NAM aidsmap has published an informative summary of the available results online.

This post was updated to reflect new information communicated during an AVAC call on Tuesday 19 April 2011.

 

One thought on “FEM-PrEP Closure: Is PrEP ready for the world?”

  1. Simon Collery says:

    Great article, thank you. One of the shocking things about the trial, though, is that incidence, the annual rate of new infections, is extremely high. 5% incidence, said to be similar to the figure for other trials, would result in a very serious epidemic, like those in Swaziland, Lesotho or South Africa, not like those in Kenya, Tanzania or Uganda.
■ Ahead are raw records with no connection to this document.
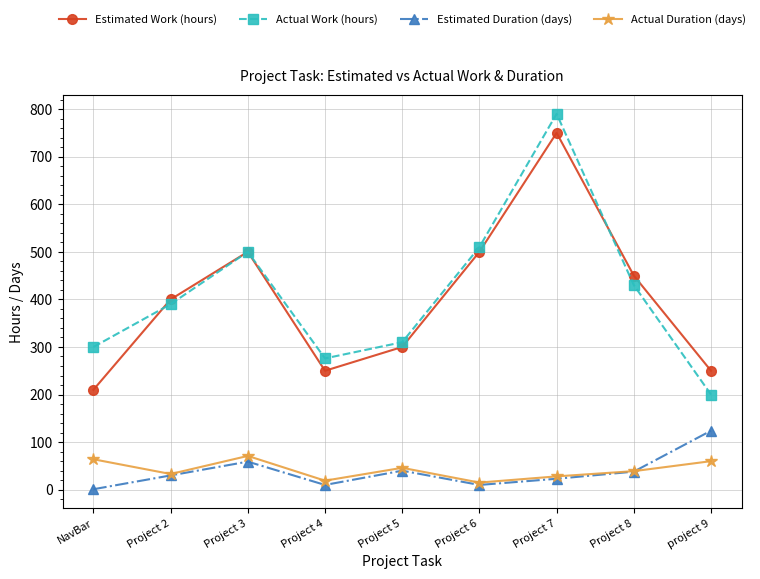

What is the difference between the Actual Duration (days) values at Project 8 and NavBar?

25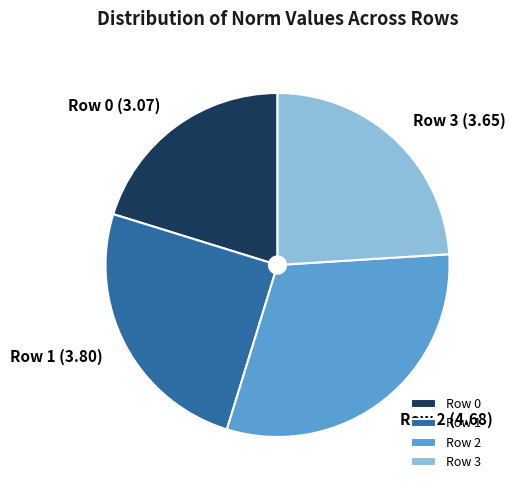

How many slices are in this pie chart?

4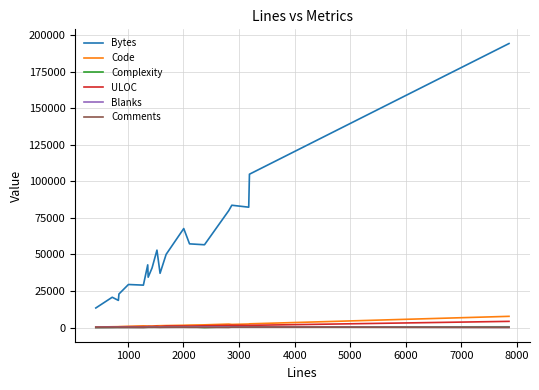

Which series has the widest spread of values?

Bytes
    Of course, the trial population was chosen because incidence is very high, but the fact that this large group of people were still at very high risk of HIV infection, despite being counselled, provided with condoms and regularly being followed up, suggests that there may be more to HIV transmission than sexual behavior. That could mean that pills, even those with high effectiveness and in very large quantities, may not have much impact on HIV transmission.

    Trials like this show that we don’t know, or don’t accept, exactly how HIV is being transmitted in very high prevalence areas. PrEP, microbicides and even condoms all presuppose sexual transmission. The failure of rigorous counselling (or the most rigorous that we currently know of) and other precautions may suggest that we should investigate other modes of HIV transmission.

    PrEP may eventually be able to reduce sexual transmission of HIV, but it will still have no impact on non-sexual transmission. To improve trial results, trials could start to ensure that transmissions that occur really are sexual transmissions and that non-sexual transmissions are excluded from trial results. ‘Efficacy’ would instantly be improved if they could do that for any of the previous trials, including the FEM-PrEP trial.